You've sent three patient statements and still no payment. Time to send the account to collections? Maybe not. Many practices find that negotiating payment, or budget, plans is an effective way to get patients to make good on their debt.
While methods and logistics for creating such plans vary, practice managers agree that communication with patients is critical to a successful payoff.
"We are in the business of caring for patients," says Lisa Roberts, reimbursement specialist at Obstetrics & Gynecology in St. Louis, Mo. "We want to help people settle their accounts."
Senior reimbursement specialist Laurel Jones, from Bakersfield Orthopedic Medical Group in California, adds, "You can't just send statement after statement and expect those who need financial assistance to call. You've got to contact them and discuss how the account will be paid."
Sharon Cardwell, a consultant for Larson-Allen in St. Louis and a former practice manager, agrees. "Having an actual conversation with the patient can reveal a great deal of information," she says. "A phone call can quickly reveal personal situations that are keeping the patient from paying the bill — or that the patient has a secondary insurance that they assume you filed." But you've got to intervene early.
Strategies that work
Roberts' practice sends two or three patient statements after insurance pays its share, and then, if it receives no response, has a pre-collections company call the patient to find out how the account can be settled. "Often, she pays the account right then, with a credit card," Roberts reports. "Other times, a payment plan is established."
Jones uses a similar approach: "We talk to patients when they come in for their appointment — before their account gets beyond 90 to 120 days old." The encounter form used by the practice includes the patient's balance; those with a balance of $100 or more are marked with the notation to see Jones first to initiate the discussion.

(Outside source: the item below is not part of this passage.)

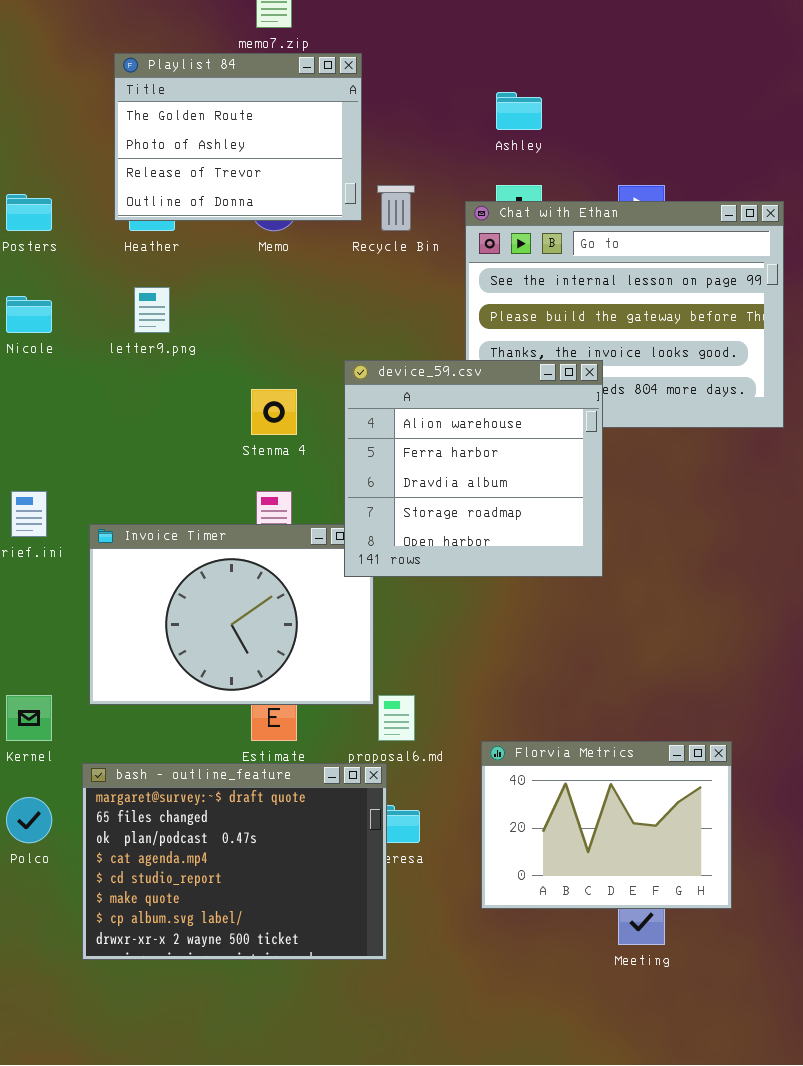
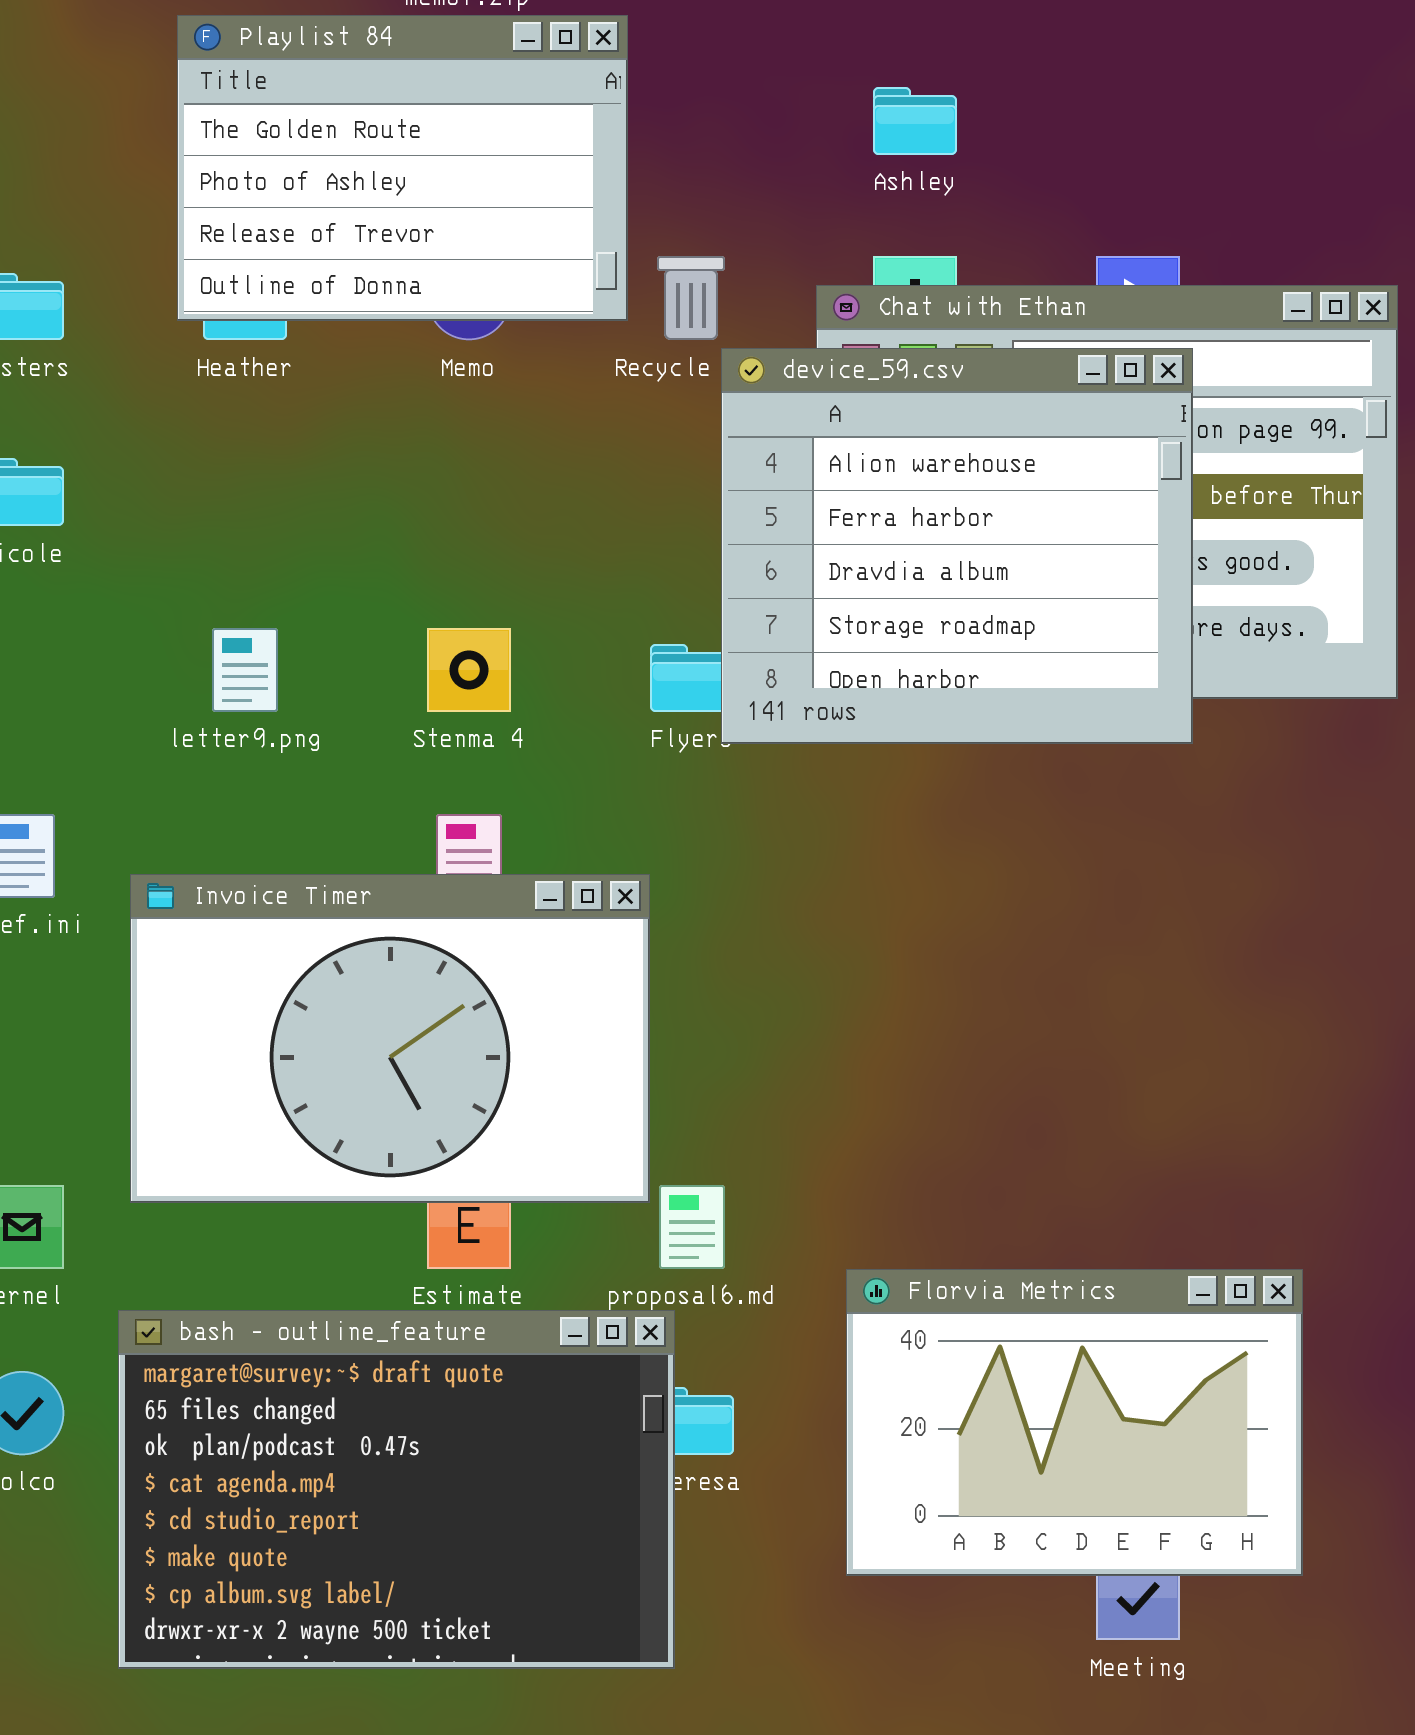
letter9.png: [134,287,170,333] -> [212,628,278,712], moved
device_59.csv: [344,360,603,577] -> [721,348,1193,744], moved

With those patients, Jones says, "I sit down and ask if the patient can make a payment or if he or she needs to set up payment arrangements. About 85 percent make a payment on the spot."
This strategy has been effective, Jones says. Of the practice's roughly 140 accounts that are greater than 120 days old, 80 percent are making regular payments.
Jennifer Clifton, administrator of Myrtle Beach Internists in South Carolina, sends two statements before initiating a series of three collection letters. "During my monthly account review, I call the patients who have received collection letters," she says. "Usually I get the patient to commit to a payment series that settles the account in three months. The others go to collections, but I've only sent five or six people that route. The budget plan really works."
In hardship cases, Clifton negotiates payment plans using discounts. "In our state, many Medicaid patients need treatment beyond the number of annual, reimbursed visits [permitted by the government]," she says. "We work with these patients to make sure they receive all the visits they need, and get help paying their bill."
For those Medicaid patients who need visits beyond the allotted amount, Clifton waives 50 percent of the practice's fee when they agree to pay within 90 days. Patients appreciate this, and Clifton reports that their budget payments are on time. Check with your carrier about state laws that relate to this type of negotiation.
How much is enough?
But just how much per month can you expect patients to pay? For many practices, the answer depends on the total account balance. "We try to get patients to pay off the balance in 60 to 90 days," says Clifton. "Our patients typically owe $100 to $200 at the time we establish the payment plan, so monthly amounts range from about $30 to $60 per month."
Although patients in specialty practices typically owe more, Cardwell says the bill should still be cleared within six months. "Rarely do you want to stretch it further because the chance of collecting gets smaller and smaller," she cautions.